Question

Given a single-period binomial model with A(0) = 10, A(T) = 20, S(0) = 100 and S(T) = 210 with probability 0.5 and S(T) = 90 with probability 0.5. Assuming no arbitrage exists, find the price C(0) of a call option with strike price X = 150. Please show work

Answer 1

A(0) = 10 and A(T) = 20 where A(0) represents the value of the initial investment and A(T) respresents the value of the investment at time T. The ratio of these two values lead to a function known as the accumulation function expressed in terms of time T. The accumulating function for compound interest is (1+r)^(T), for simple interest is (1+r x T) and so on and so forth. In other words the accumulating function is the function thata determines the accmulation of interest on an initial investment say A(0) and leads to final investment value A(T).

In this context:

Accumulation Function = A(T) / A(0) = 20 / 10 = 2

Assuming continuous compounding we get:

2 = EXP [ r x T] where r is the continuously compounded interest rate and T is offourse the duration of our one-step binomila model (call option maturity period).

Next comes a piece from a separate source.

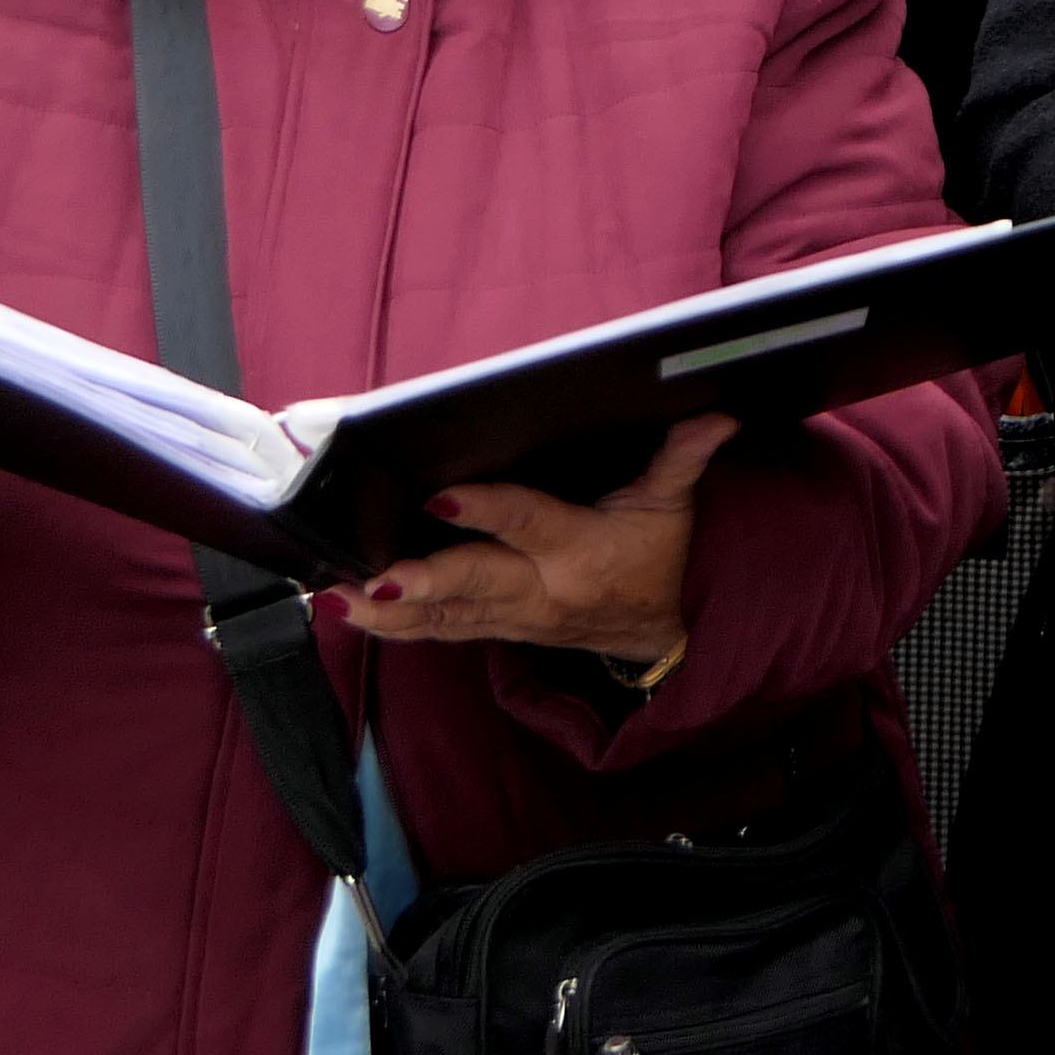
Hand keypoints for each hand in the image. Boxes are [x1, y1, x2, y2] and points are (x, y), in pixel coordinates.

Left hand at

Current Asset Price = S(0) = $ 100 and Option Strike Price = X = $ 150

State 1: Price becomes S(T) = $ 210 with probability 0.5 and option payoff P1 = S(T) - X = 210 - 150 = $ 60

State 2: Price becomes S(T) = $ 90 with probability 0.5 and option payoff P2 = S(T) - X < 0 hence $ 0

Expected Payoff of Call Option = 0.5 x 60 + 0.5 x 0 = $ 30

Call Option Price at t = 0 will be = Expected Payoff of Call Option / EXP (r x T) (Present Value of Expected Payoff at t=0)

Call Option Price = 30 / EXP[r x T] = 30 / 2 = $ 15 where EXP[r x T] = 2 from the earlier definition of the accumulation function.